*** Opening Data records ***
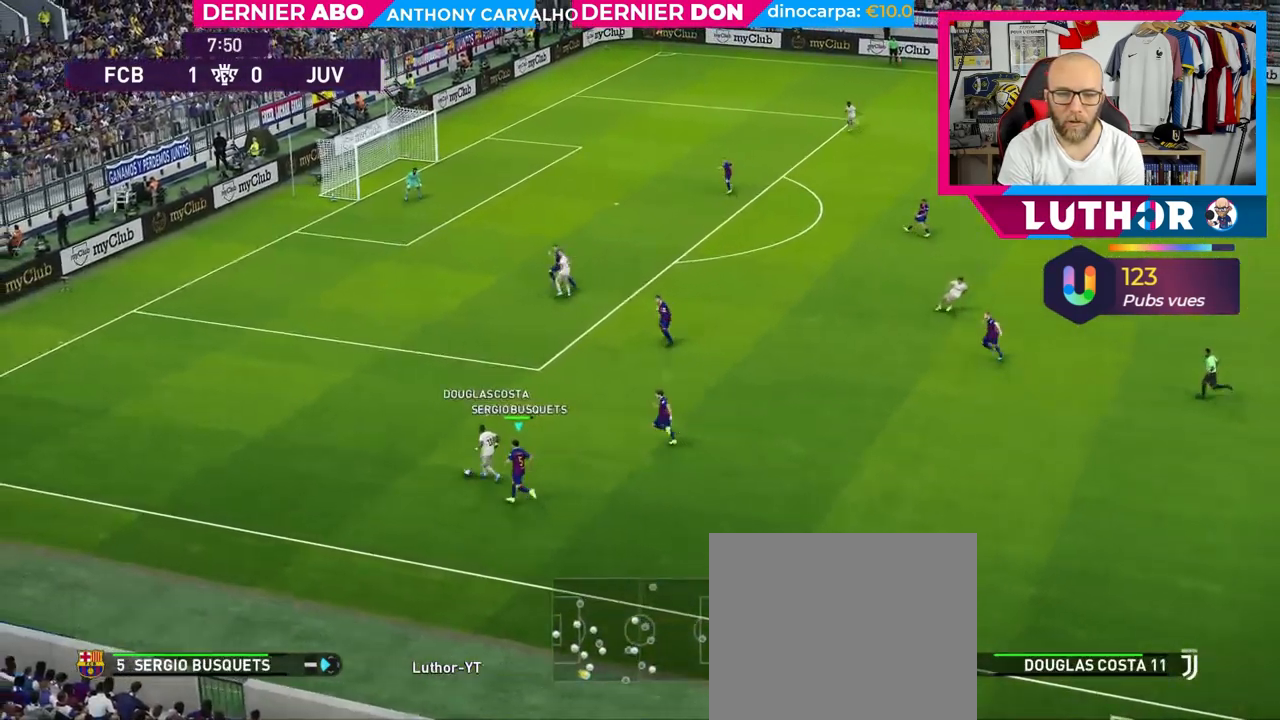
{"buttons": ["L1", "R2"], "left_stick": "up-left", "right_stick": "center", "events": [[400, "L1", "down"]]}
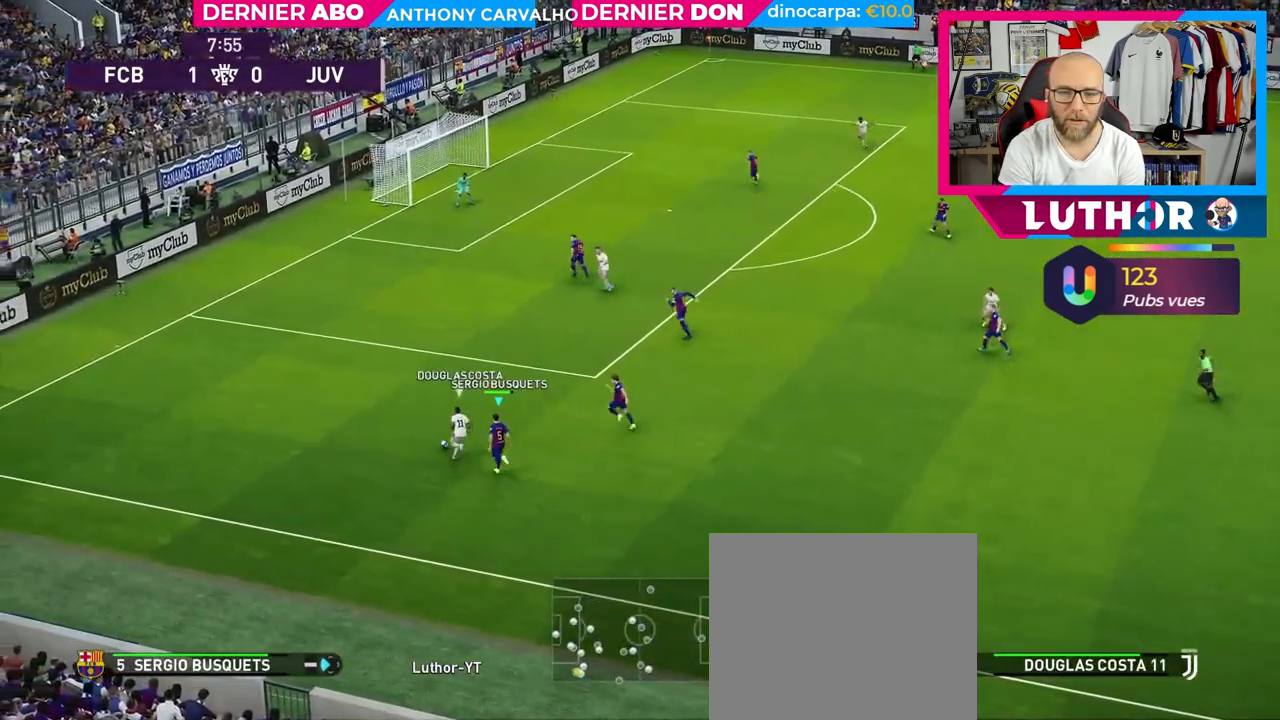
{"buttons": ["R2"], "left_stick": "up-left", "right_stick": "center", "events": [[83, "L1", "up"]]}
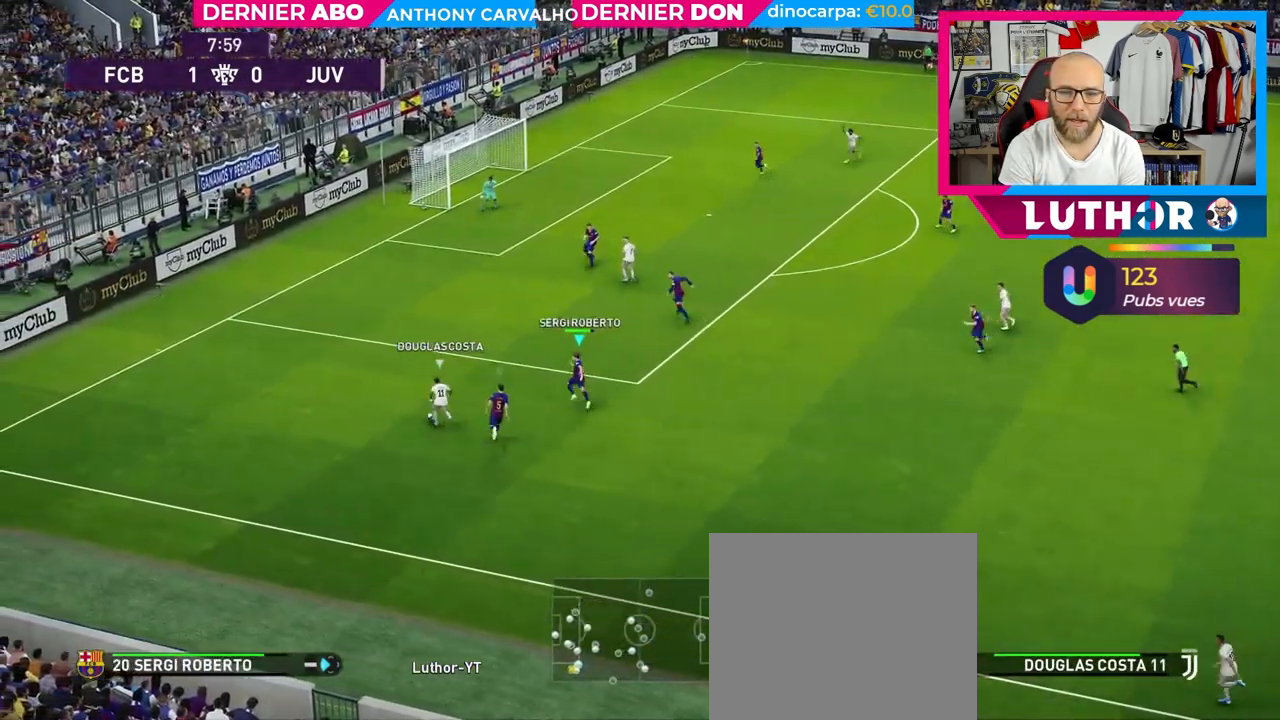
{"buttons": ["R2"], "left_stick": "up-left", "right_stick": "center", "events": []}
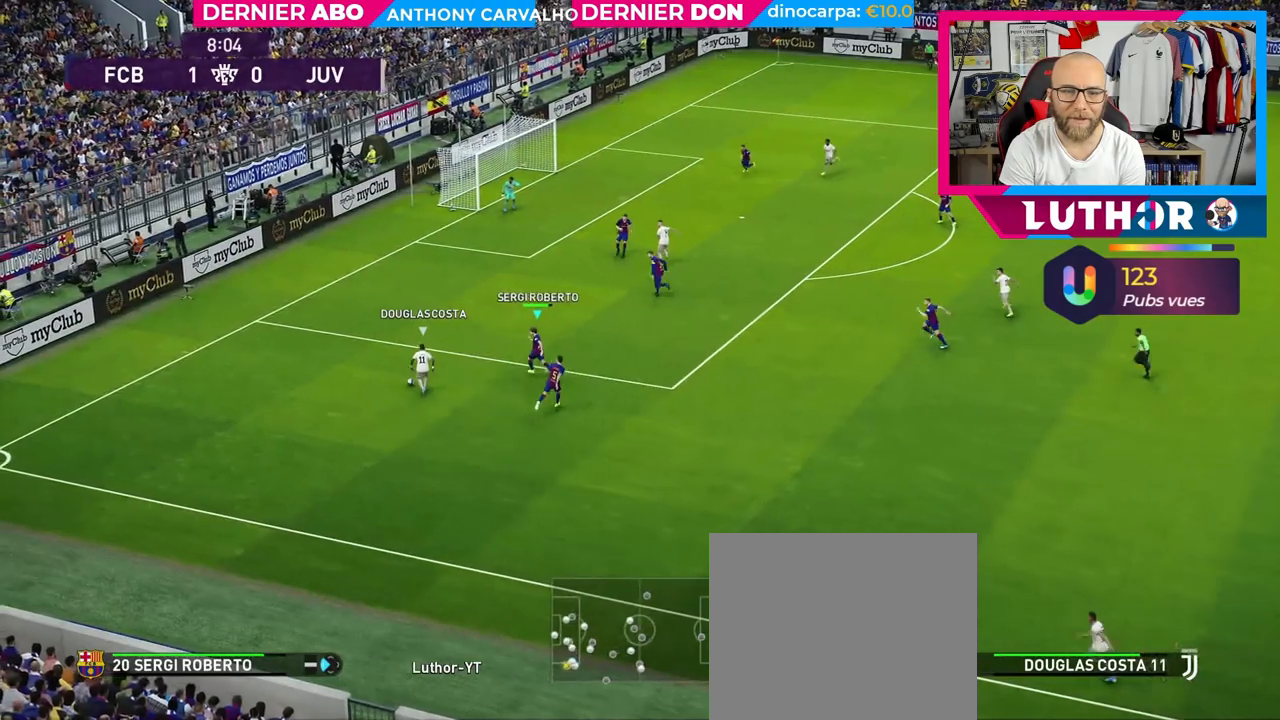
{"buttons": ["R2"], "left_stick": "up-left", "right_stick": "center", "events": []}
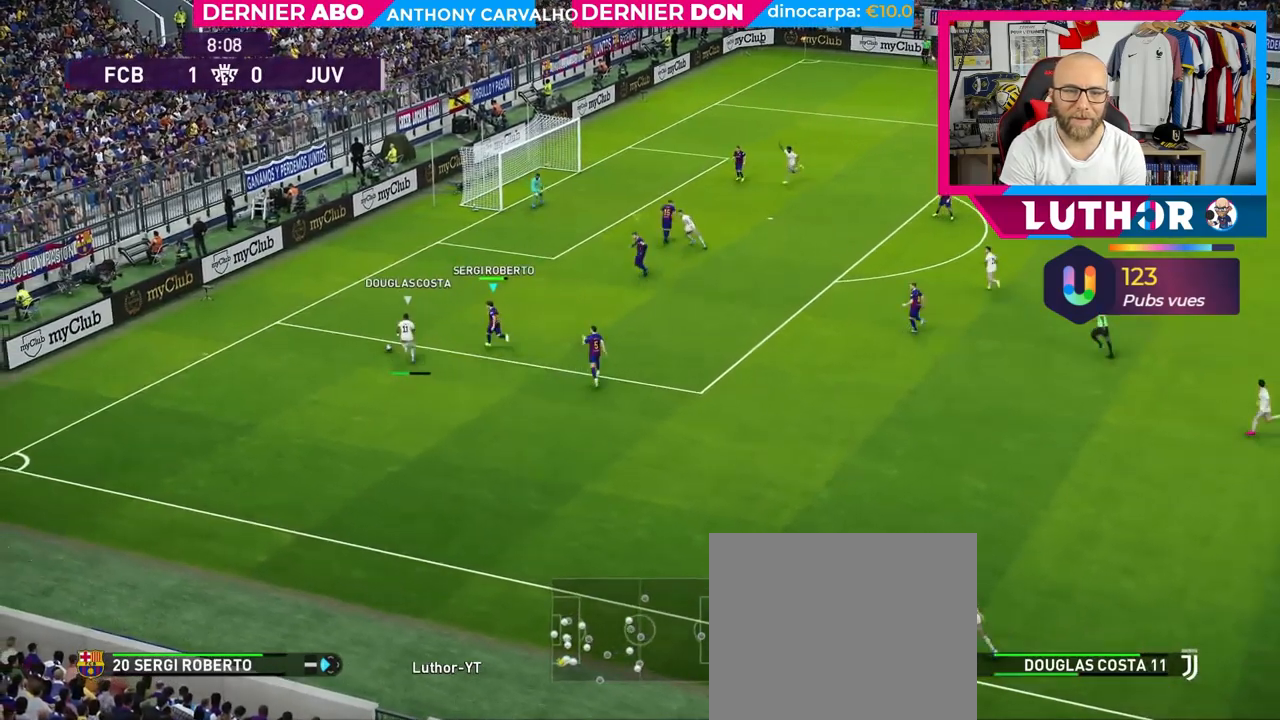
{"buttons": ["CROSS"], "left_stick": "right", "right_stick": "center", "events": [[367, "R2", "up"], [383, "left_stick", "right"], [417, "CROSS", "down"]]}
*** Closing Data records ***
» Directions
Copy out all the data above exactly as written. Skip the pictures.

» Response box
{"buttons": ["L1", "R2"], "left_stick": "up-left", "right_stick": "center", "events": [[400, "L1", "down"]]}
{"buttons": ["R2"], "left_stick": "up-left", "right_stick": "center", "events": [[83, "L1", "up"]]}
{"buttons": ["R2"], "left_stick": "up-left", "right_stick": "center", "events": []}
{"buttons": ["R2"], "left_stick": "up-left", "right_stick": "center", "events": []}
{"buttons": ["CROSS"], "left_stick": "right", "right_stick": "center", "events": [[367, "R2", "up"], [383, "left_stick", "right"], [417, "CROSS", "down"]]}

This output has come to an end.